5 cups of cold cooked rice - basmati/jasmine (I’ve used sushi rice and it’s fine)

1/2 cup of whole almonds (I’ve used slivered almonds)

1-2 stalks of celery, diced

1/2 cup pomegranate seeds

1 small zucchini, sliced into rounds

3 small radishes, thinly sliced

1/2 cup finely chopped parsley

I’ve also added:

1 kohlrabi, thinly sliced

1 cup green or purple cabbage


Dressing: juice of 2 lemons, 1/4 cup olive oil, 1 TBSP Dijon mustard, 3/4 tsp kosher salt, 1/2 tsp dried basil, 1/4 tsp black pepper.


If using whole almonds, toast lightly then coarsely chop them. Mix all of the salad ingredients, and then add the dressing just before serving. Enjoy!
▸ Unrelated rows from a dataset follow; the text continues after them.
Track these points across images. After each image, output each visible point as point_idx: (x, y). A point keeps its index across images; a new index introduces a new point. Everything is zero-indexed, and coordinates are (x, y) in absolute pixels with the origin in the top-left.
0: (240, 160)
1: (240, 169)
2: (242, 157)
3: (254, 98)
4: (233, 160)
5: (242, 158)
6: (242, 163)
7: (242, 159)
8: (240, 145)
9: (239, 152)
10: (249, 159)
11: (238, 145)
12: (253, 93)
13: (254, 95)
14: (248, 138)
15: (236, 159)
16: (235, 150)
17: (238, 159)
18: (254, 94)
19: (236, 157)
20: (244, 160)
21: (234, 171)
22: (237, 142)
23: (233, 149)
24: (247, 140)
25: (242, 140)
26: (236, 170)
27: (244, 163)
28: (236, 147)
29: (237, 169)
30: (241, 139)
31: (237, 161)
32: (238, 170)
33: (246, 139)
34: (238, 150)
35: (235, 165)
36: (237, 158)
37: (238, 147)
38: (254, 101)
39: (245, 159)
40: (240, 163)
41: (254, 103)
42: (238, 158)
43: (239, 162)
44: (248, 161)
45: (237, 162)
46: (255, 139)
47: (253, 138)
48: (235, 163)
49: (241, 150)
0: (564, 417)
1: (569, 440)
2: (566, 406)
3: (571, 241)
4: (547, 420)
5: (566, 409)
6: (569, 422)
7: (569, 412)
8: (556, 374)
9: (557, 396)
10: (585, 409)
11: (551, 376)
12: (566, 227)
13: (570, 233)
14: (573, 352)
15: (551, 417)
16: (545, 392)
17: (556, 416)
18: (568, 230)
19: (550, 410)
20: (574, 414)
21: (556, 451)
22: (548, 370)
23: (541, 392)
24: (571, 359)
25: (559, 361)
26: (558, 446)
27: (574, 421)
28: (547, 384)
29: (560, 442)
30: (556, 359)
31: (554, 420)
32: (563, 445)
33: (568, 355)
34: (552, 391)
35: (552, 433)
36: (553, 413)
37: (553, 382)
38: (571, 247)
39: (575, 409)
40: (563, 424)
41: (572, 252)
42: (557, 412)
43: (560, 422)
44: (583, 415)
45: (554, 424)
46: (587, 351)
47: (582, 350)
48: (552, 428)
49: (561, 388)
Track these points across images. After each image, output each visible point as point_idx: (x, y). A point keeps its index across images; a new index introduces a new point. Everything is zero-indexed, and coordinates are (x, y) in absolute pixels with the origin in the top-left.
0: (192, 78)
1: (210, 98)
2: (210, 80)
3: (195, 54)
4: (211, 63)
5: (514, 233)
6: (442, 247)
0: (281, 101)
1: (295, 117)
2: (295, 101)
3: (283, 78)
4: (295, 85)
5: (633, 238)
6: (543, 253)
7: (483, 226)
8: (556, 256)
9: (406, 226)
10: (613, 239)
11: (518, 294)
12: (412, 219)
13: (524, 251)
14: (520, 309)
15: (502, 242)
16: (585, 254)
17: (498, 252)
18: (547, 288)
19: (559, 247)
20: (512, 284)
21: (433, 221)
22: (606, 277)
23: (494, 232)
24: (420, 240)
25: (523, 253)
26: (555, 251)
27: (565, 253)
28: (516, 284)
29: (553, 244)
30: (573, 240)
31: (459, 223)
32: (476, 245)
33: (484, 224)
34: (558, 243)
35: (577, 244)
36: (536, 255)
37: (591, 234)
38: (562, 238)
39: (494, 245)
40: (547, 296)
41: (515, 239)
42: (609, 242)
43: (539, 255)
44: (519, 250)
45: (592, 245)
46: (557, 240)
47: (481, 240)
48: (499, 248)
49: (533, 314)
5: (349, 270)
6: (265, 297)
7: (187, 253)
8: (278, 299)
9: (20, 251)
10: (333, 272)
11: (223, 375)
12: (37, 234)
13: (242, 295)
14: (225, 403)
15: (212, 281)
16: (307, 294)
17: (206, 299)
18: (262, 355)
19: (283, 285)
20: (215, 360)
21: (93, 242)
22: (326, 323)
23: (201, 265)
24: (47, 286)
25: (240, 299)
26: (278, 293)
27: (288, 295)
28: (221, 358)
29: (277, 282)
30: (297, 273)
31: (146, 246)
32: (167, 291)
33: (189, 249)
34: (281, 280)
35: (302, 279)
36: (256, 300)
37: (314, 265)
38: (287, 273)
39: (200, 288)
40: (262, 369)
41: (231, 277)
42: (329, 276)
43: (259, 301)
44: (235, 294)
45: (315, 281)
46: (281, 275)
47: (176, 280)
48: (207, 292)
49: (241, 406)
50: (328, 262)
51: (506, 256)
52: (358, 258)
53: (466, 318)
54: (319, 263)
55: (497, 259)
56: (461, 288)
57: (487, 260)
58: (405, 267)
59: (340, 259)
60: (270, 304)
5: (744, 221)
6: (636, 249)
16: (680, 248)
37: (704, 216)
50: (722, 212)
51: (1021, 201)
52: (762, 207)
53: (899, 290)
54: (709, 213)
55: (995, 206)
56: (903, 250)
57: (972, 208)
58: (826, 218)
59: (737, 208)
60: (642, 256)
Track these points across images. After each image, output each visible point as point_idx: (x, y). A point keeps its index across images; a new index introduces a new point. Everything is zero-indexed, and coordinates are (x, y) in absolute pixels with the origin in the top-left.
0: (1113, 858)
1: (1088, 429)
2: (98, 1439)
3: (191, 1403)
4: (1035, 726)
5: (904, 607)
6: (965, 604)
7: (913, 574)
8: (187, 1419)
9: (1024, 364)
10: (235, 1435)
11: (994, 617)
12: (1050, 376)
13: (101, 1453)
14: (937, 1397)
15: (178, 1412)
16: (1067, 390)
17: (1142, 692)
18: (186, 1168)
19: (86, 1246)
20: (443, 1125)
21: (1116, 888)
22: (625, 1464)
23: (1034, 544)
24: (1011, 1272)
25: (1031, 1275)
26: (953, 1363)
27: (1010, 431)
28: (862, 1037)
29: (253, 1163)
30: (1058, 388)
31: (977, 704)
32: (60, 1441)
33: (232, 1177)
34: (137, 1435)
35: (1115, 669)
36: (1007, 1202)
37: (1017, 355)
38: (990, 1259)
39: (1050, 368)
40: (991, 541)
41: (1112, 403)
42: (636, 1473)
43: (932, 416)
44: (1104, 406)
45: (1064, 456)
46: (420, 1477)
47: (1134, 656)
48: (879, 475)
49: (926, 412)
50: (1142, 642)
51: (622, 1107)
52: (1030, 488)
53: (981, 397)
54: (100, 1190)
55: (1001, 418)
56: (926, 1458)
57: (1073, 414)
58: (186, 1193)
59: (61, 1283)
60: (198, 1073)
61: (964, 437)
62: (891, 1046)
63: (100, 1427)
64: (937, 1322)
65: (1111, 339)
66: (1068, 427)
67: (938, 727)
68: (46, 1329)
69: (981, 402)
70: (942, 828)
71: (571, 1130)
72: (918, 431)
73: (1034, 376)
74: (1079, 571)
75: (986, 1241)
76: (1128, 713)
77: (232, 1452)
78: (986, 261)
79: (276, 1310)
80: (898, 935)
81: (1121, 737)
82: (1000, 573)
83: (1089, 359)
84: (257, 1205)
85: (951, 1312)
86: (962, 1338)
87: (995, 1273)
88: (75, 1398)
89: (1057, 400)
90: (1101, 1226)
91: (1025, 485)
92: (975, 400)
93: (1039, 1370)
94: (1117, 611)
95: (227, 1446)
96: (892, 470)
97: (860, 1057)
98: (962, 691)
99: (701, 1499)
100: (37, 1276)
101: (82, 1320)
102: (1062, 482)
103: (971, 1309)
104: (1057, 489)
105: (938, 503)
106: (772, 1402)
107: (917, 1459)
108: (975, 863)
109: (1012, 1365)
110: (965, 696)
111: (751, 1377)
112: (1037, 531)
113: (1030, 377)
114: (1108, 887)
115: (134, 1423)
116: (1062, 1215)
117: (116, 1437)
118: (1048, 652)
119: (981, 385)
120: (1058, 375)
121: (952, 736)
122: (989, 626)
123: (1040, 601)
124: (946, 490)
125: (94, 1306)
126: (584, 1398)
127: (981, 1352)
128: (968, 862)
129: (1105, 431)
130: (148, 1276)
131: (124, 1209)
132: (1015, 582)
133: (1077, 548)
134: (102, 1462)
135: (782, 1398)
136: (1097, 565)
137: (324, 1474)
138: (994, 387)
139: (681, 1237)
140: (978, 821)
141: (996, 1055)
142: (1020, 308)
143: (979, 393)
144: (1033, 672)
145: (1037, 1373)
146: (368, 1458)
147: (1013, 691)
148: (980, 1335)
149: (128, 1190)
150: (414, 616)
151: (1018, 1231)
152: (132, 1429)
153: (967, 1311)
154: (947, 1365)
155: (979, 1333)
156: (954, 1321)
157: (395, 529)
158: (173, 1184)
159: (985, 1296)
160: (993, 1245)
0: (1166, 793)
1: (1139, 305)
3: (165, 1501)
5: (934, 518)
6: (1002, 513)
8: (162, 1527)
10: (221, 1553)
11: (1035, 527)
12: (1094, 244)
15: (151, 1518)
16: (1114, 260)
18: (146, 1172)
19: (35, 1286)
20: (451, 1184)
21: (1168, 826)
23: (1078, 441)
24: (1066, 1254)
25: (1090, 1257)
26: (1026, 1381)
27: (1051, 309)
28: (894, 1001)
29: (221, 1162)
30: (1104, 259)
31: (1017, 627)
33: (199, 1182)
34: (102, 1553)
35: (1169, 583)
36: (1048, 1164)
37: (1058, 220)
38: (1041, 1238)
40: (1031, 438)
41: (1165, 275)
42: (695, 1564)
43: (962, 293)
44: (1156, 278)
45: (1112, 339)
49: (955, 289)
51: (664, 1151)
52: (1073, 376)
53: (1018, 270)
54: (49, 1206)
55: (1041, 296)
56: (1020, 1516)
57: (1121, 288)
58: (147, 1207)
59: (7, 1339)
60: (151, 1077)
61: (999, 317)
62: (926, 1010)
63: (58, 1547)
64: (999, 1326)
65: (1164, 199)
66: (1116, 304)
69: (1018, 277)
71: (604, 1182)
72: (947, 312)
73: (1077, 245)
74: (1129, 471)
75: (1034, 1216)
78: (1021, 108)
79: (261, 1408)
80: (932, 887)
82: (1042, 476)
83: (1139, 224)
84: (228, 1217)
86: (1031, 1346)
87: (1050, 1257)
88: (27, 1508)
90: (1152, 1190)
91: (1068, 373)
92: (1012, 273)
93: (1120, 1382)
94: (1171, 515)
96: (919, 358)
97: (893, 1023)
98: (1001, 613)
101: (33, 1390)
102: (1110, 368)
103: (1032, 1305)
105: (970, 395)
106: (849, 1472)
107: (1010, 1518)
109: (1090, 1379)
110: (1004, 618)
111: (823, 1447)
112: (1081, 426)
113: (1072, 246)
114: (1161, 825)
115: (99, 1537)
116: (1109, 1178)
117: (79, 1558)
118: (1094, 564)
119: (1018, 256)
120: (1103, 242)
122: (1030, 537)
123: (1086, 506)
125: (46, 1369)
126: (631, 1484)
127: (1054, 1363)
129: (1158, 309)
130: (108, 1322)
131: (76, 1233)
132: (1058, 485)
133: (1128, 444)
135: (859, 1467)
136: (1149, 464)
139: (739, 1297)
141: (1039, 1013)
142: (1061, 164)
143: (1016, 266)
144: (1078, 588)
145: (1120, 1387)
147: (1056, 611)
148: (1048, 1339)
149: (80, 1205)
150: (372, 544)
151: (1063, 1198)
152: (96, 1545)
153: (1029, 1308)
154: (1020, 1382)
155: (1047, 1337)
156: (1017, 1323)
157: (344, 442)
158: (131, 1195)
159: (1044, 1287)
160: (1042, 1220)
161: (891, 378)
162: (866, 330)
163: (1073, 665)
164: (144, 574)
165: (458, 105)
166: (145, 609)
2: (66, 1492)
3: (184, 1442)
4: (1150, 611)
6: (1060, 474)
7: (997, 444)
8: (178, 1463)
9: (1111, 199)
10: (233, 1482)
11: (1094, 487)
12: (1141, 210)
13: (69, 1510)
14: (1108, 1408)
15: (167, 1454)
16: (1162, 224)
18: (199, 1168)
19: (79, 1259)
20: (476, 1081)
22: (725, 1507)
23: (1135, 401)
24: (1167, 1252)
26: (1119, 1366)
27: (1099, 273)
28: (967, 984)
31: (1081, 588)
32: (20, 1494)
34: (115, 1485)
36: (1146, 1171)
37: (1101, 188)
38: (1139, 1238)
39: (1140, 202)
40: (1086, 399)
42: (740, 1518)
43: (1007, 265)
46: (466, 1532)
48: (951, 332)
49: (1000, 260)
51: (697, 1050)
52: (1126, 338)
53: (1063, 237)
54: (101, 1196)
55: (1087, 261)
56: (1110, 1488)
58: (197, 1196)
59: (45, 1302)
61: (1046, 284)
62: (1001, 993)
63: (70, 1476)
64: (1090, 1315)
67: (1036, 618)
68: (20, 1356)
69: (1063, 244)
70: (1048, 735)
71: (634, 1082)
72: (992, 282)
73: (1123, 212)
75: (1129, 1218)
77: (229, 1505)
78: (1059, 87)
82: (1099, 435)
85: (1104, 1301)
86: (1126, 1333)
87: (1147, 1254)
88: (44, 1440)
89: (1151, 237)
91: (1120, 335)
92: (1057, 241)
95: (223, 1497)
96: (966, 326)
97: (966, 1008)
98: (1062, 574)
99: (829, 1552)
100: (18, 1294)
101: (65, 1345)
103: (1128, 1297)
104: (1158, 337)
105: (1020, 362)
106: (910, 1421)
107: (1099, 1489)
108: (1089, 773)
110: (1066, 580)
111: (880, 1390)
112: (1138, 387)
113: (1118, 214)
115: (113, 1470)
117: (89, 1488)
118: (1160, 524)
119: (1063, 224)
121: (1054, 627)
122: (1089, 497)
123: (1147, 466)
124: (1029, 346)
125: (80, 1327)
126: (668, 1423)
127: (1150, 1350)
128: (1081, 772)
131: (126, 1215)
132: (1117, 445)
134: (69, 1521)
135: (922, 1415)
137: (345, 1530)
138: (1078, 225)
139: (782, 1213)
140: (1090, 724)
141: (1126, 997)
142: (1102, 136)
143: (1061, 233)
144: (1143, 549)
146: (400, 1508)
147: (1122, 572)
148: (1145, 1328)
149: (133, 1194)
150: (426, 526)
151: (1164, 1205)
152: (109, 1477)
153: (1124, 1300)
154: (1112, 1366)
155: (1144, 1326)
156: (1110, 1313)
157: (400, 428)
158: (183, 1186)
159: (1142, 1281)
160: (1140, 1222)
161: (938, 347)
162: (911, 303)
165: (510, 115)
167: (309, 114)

That’s it for this month. I’ll leave you with a few pictures from my month, as well as these lines from my favorite song in Hamilton, “One Last Time.” (I’ll admit that I could listen to Christopher Jackson, who played George Washington in the original Broadway cast, sing this song on repeat for hours. Here’s a recording from the Kennedy Center Honors evening). The President is telling his trusted trusted advisor (Hamilton) why he is retiring from office (and quoting Micah 4:4), as he often did in real life.


Like the scripture says:

“Everyone shall sit under their own vine and fig tree

And no one shall make them afraid.”

They’ll be safe in the nation we’ve made

I wanna sit under my own vine and fig tree

A moment alone in the shade

At home in this nation we’ve made


My wish for 2024 is that all of us — hostages, soldiers, Israelis, Palestinians, Jews and non-Jews — shall be able to sit under our own vines and fig trees.